Cap Énergie : « On vend des compétences, pas du handicap »
La région Picardie abrite un réseau d'EA et d'Esat très dynamique. Démarré il y a 15 ans avec un atelier protégé, l'équipe a su s'adapter aux réalités du territoire et s'imposer comme un acteur incontournable de l'économie locale. Cap Énergie porte bien son nom car il a fallu en développer pour en arriver là : 10 établissements sur 3 départements.
Des entreprises demandeuses
D'emblée l'association s'est créée pour répondre à une demande de chefs d'entreprise décontenancés devant leurs obligations d'emploi de travailleurs handicapés. La volonté était là, mais pas de structure alentour. Le ton était donné : c'est le terrain qui va conditionner, voire provoquer, les choix de développement. C'est peut-être ce qui explique la grande diversité de métiers exercés au sein de Cap Énergie : plasturgie, création et entretien d'espaces verts, recyclage et revalorisation de fibre optique, fabrication de palette, conditionnement et expédition... et aussi finition de dentelles de Calais « nous sommes les seuls finisseurs de dentelles de Calais » nous dit Jean Pierre Dumont, Gérant de l'EA de la Baie de la Somme et Directeur General de Cap Énergie.
Le « couteau suisse du médico-social »
C'est ainsi que Cap Énergie a été qualifié par un inspecteur de l'ARS qui comme nous s'étonnait de la capacité à répondre et à réagir de ce réseau.

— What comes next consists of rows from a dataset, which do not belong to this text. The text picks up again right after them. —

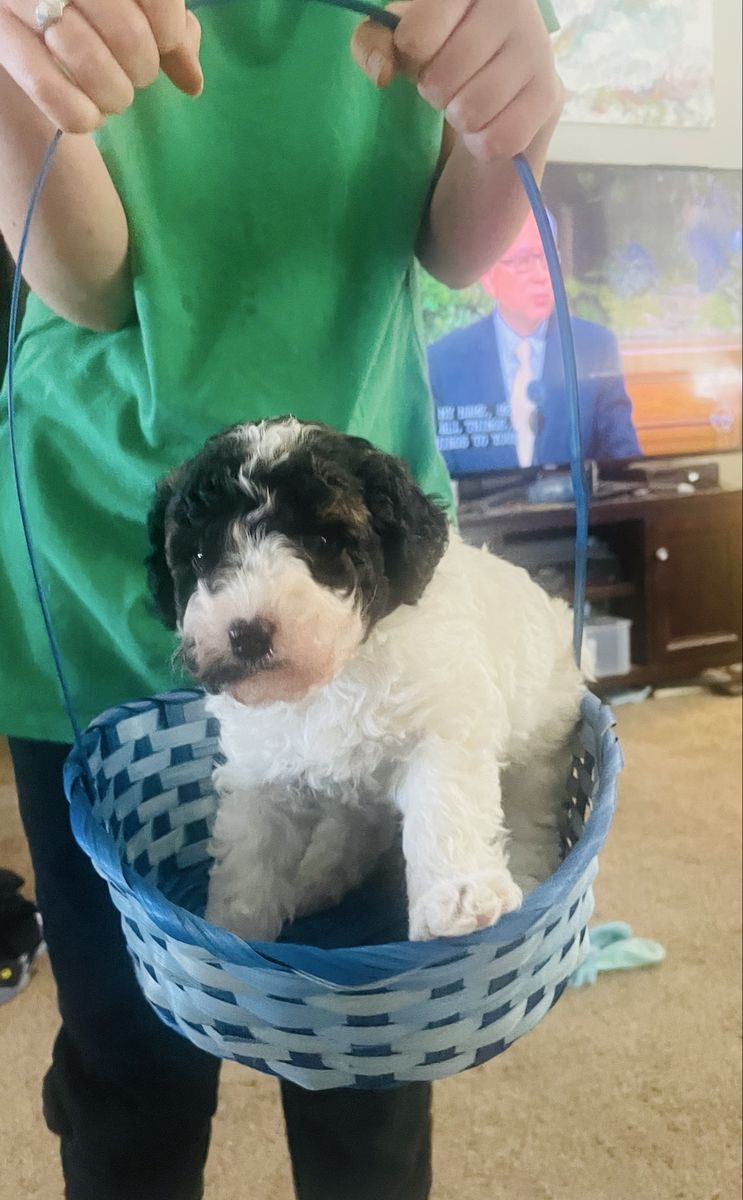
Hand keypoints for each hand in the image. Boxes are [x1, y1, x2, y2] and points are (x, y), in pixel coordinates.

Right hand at [0, 0, 202, 133]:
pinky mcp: (1, 38)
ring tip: (113, 94)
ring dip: (115, 95)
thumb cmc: (90, 9)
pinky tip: (90, 116)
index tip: (164, 48)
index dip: (170, 35)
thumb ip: (168, 28)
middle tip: (135, 75)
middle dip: (142, 70)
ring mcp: (22, 1)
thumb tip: (192, 81)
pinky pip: (48, 89)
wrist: (30, 15)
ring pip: (88, 61)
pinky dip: (80, 114)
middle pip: (127, 33)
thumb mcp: (129, 4)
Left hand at [351, 0, 562, 160]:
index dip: (410, 56)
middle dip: (435, 90)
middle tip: (449, 79)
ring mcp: (537, 48)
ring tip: (467, 98)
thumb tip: (382, 73)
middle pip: (442, 78)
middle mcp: (513, 3)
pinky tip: (488, 122)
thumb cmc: (443, 44)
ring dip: (458, 118)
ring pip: (471, 112)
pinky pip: (498, 140)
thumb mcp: (401, 37)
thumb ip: (374, 43)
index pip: (416, 37)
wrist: (501, 70)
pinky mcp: (549, 94)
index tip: (424, 47)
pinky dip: (482, 143)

Par exemple, une société délocalise soudain en Pologne l'activité confiée habituellement à un Esat. Bien entendu une rencontre est organisée. Sur place le représentant des Esat remarque des palettes et demande où elles sont fabriquées. En Pologne. Et pourquoi pas ici ? Et pourquoi pas nous ? Question : vous savez le faire ? Réponse : on apprendra. Et ils ont appris. De même, Alcatel se débarrassait des bobines de fibre optique usagées pour en racheter des neuves. Ridicule, alors qu'il suffit d'en changer la mousse interne pour qu'elles soient de nouveau opérationnelles. Aujourd'hui, l'activité créée dans la Somme est déclinée en Espagne. Une diversité qui présente beaucoup d'avantages : une offre d'emploi variée permettant d'accueillir des situations différentes, de réorienter les travailleurs vieillissants ou affectés d'une maladie évolutive, de faire face, économiquement parlant aux aléas des marchés, de montrer que le handicap n'est pas synonyme de sous-travail ou d'occupationnel...
Une évolution constante
Pas question de se reposer sur ses lauriers. Le réseau est à l'affut des opportunités et à l'écoute du monde, anticipant les problèmes et les opportunités. La fusion entre deux associations de la Somme et de Calais (ADATP dans la Somme et ASTPE à Calais) a permis d'atteindre une taille critique, et donc d'acquérir du poids face aux institutions. Les structures à caractère économique ont ensuite été fiscalisées, transformées en SARL, pour éviter à l'association d'être prise en défaut par les services fiscaux. « Une façon de se mettre à l'abri dans un contexte d'incertitude ». Une évolution constante aussi pour les salariés : un accord a été passé avec l' AGEFIPH pour proposer des formations en fonction des offres d'emploi. Il existait déjà un système de transmission de compétences en interne. Mais cette fois, c'est à travers le travail intérimaire : une mise à disposition de personnel en partenariat avec le CAP EMPLOI . Les offres sont déposées à Pôle Emploi qui oriente les personnes pouvant correspondre, lesquelles sont alors formées en fonction des demandes. Relativement nouvelle, cette initiative née dans la Somme a essaimé à Calais.
Et une dynamique d'avenir
Air France, Alcatel, Eurotunnel, les villes de Calais, le Tréport, la centrale nucléaire de PENLY.. Les clients de Cap Énergie sont peut-être trop nombreux pour être cités ici. La DIRRECTE d'ailleurs, ne s'y trompe pas : elle est très présente et soutient et accompagne activement le réseau. Le dynamisme développé par les gestionnaires répond en fait à la motivation de leur public. Des personnes prêtes à apprendre, évoluer, désireuses de s'intégrer, d'acquérir une véritable indépendance et une reconnaissance de leurs compétences. Les SARL qui les emploient pratiquent d'ailleurs l'intéressement aux bénéfices pour leurs salariés. De l'atelier protégé employant 18 salariés, il y a 15 ans, aux entreprises actuelles en employant 365, l'aventure a été longue. Et elle est loin d'être finie.